Armed police raid home of Florida scientist fired over CV-19 data

Armed police raid home of Florida scientist fired over CV-19 data

Rebekah Jones claims Governor Ron DeSantis, with whom she has clashed repeatedly since her dismissal in May, was involved.

Rebekah Jones, the Florida data scientist embroiled in an on-going dispute with the state’s Republican governor over the handling of coronavirus figures, had her home raided on Monday by armed police who confiscated her computers.

In a stream of posts on Twitter, Jones posted a video of the raid which showed state police carrying handguns escorting her out of her Tallahassee home. She can be heard saying: “He just pointed a gun at my children,” with her husband and two children apparently upstairs in the house at the time.

Jones claimed in her tweets that the raid was the work of Ron DeSantis, the governor with whom she has clashed repeatedly since she was fired by the state’s department of health in May in a row over Covid-19 data. She compared the incident to sending “the gestapo”, adding: “This is what happens to scientists who do their job honestly. This is what happens to people who speak truth to power.”

The Florida Department of Law Enforcement confirmed they had entered Jones’s house on a search warrant. But in a statement the department said the action was related to a recent computer hack of the health department website in which emergency response coordinators were sent an unathorised message.

According to the Tampa Bay Times, the message urged the coordinators to “speak up before another 17,000 people are dead. You know this is wrong. Be a hero. Speak out before it’s too late.”

Jones was dismissed from her job running Florida’s Covid-19 database on the same day that DeSantis ordered the opening up of the state following lockdown measures. The decision to allow beaches, restaurants, cinemas and other public places to reopen was blamed for a later surge in cases of infection.

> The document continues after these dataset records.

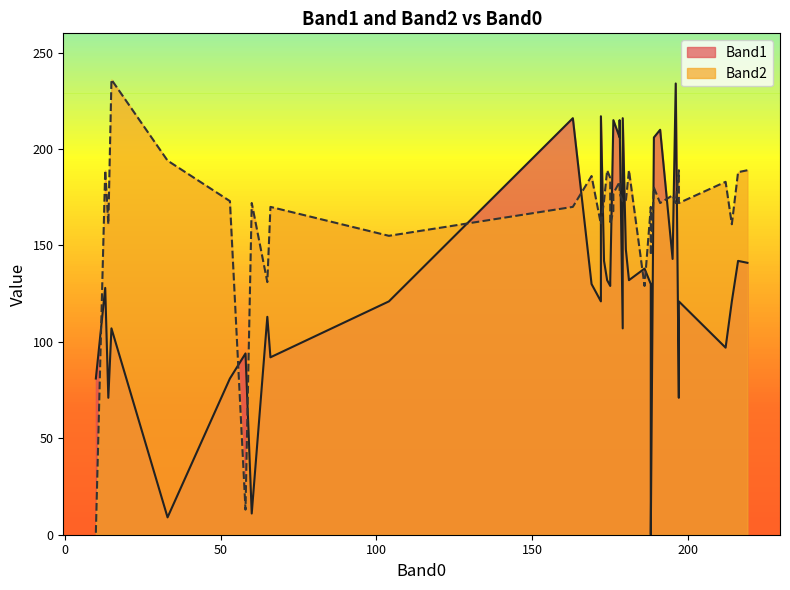

The Band1 series shows 52 at 66. True or false?

False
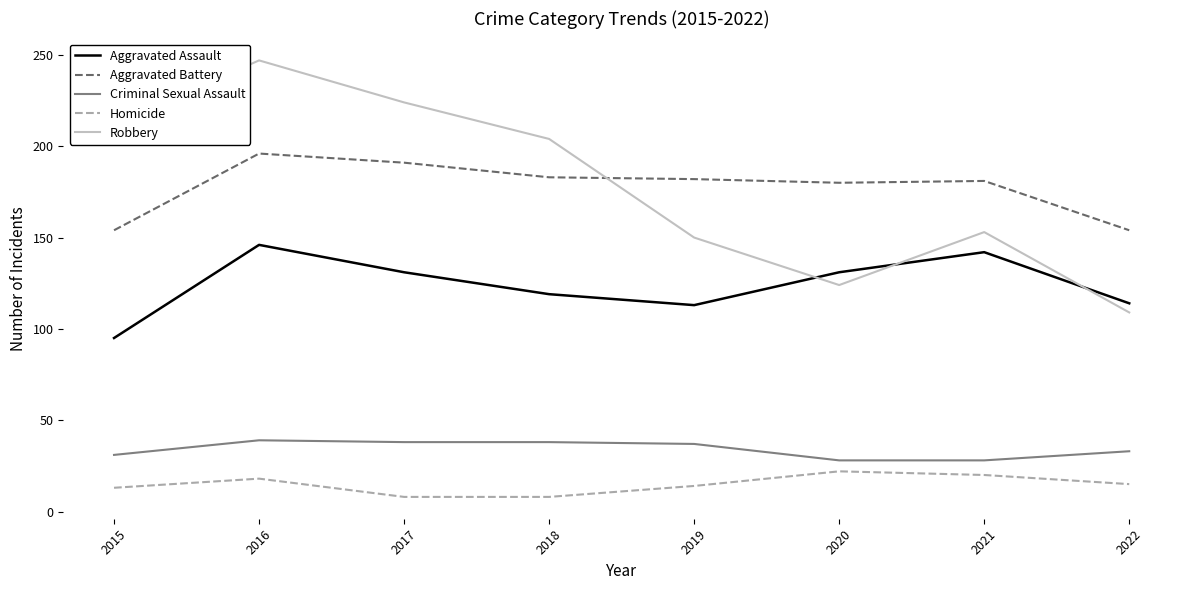

What is the highest value of the Aggravated Assault series?

146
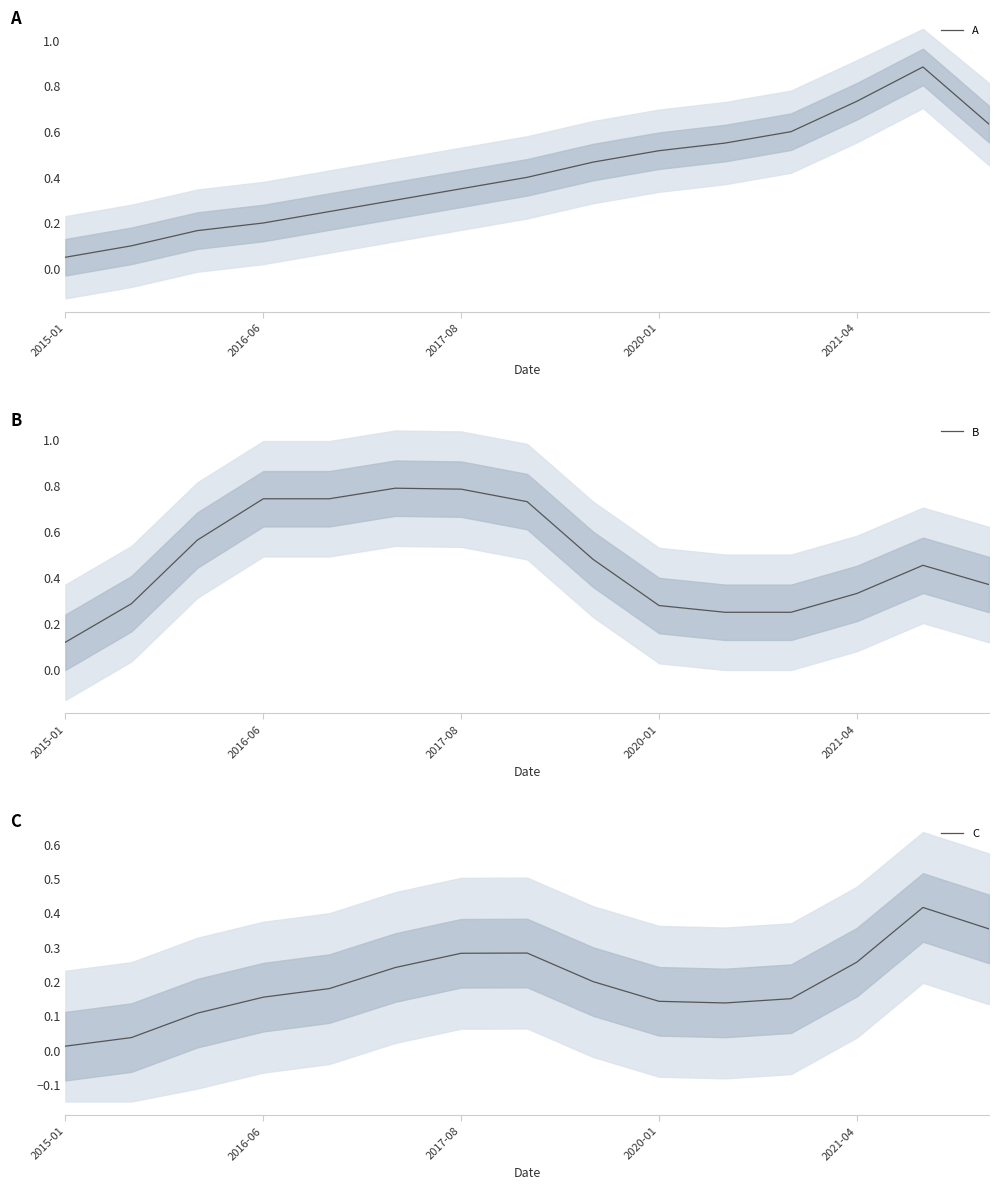

Is it true that A equals 0.0 at 2015-01?

False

Jones said she was removed from the post because she had resisted efforts to censor the data she was presenting on the state’s official coronavirus site. Since her ousting, she has compiled her own daily tally of coronavirus cases in Florida that is more detailed than the state’s own database which she has recently expanded to include information on cases in schools nationwide.

In an interview with the Guardian in August, she said: “They’re not listening to the scientists, they’ve no plan to release data, they’re just going to let everybody fend for themselves.”

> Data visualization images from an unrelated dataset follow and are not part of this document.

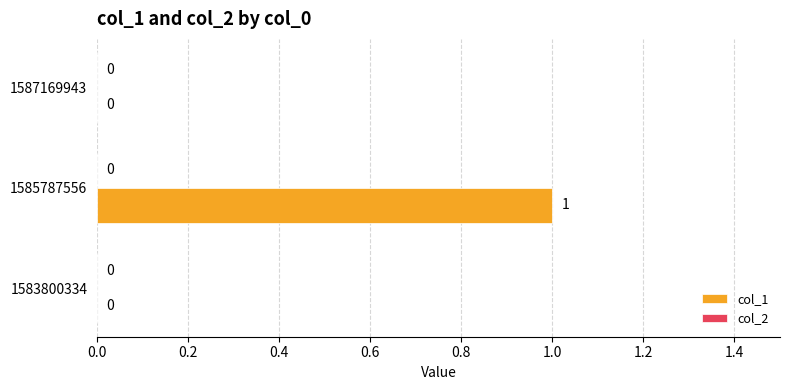

Is it true that the value at 1587169943 is 0?

True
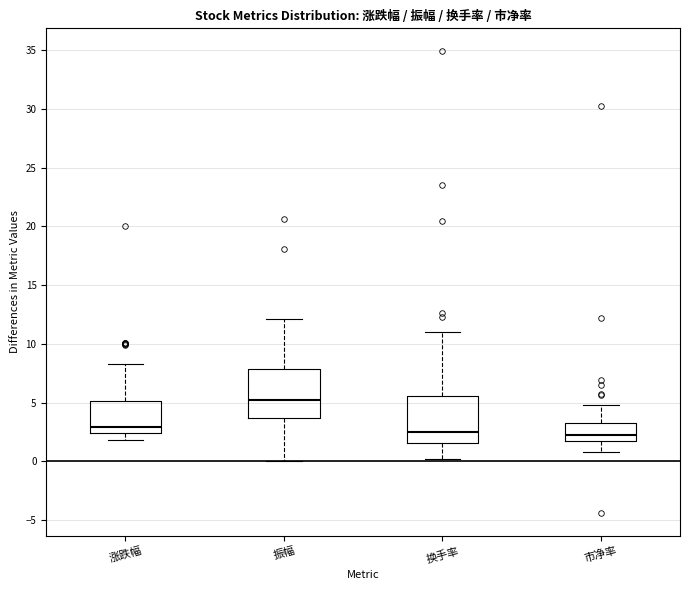

Which box's median line is the highest?

振幅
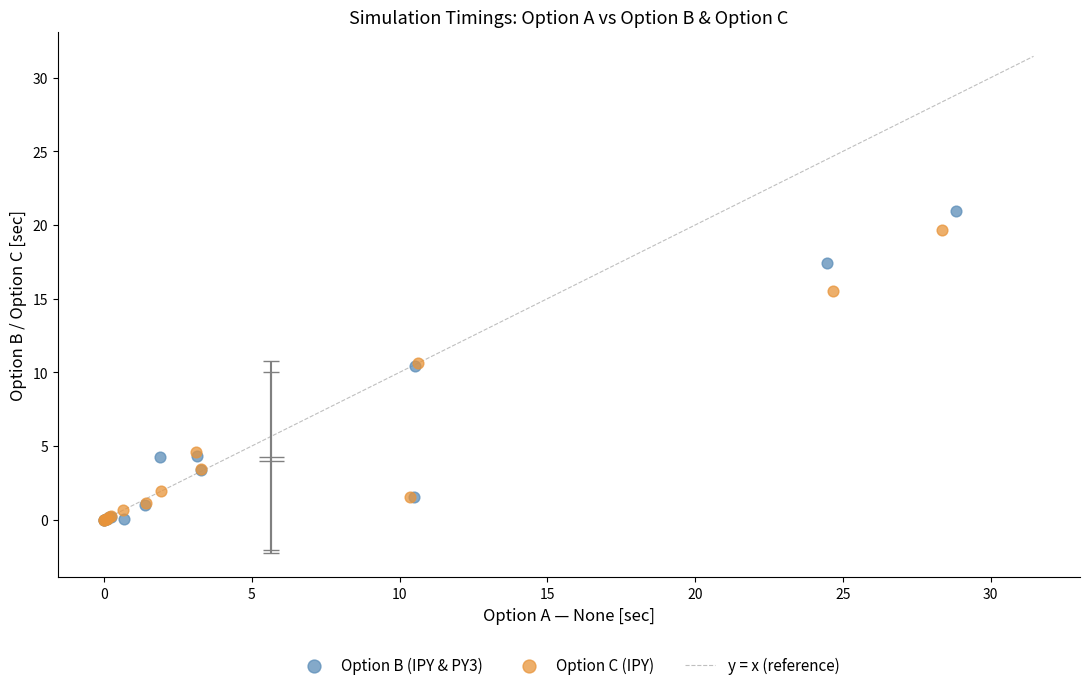

Which series has the widest spread of Y values?

Option B (IPY & PY3)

Referring to the official line that she was dismissed for insubordination, she said: “If I was insubordinate to say I’m not going to manipulate data, to say it’s safe to reopen when it’s not, then, yes, I wear insubordination as a badge of honor.”

DeSantis has followed a similar maverick approach to the pandemic as Donald Trump. Like the US president, the Florida governor has claimed success in his handling of the disease even when the statistics have screamed otherwise.

On Monday, the state’s own official data recorded 7,711 new cases of Covid-19. The state has now endured 1,065,785 instances of infection – the highest number in the country other than California and Texas.

Some 19,282 Floridians have died.

Describing the Monday morning raid at her home, Jones said that police confiscated the phone and computer she uses to post daily case numbers in Florida. She claimed that in the process, the officers “took evidence of corruption at the state level” – without explaining what she meant.

In a defiant note, she said that the police action would not silence her. “I’ll have a new computer tomorrow. And then I’m going to get back to work.”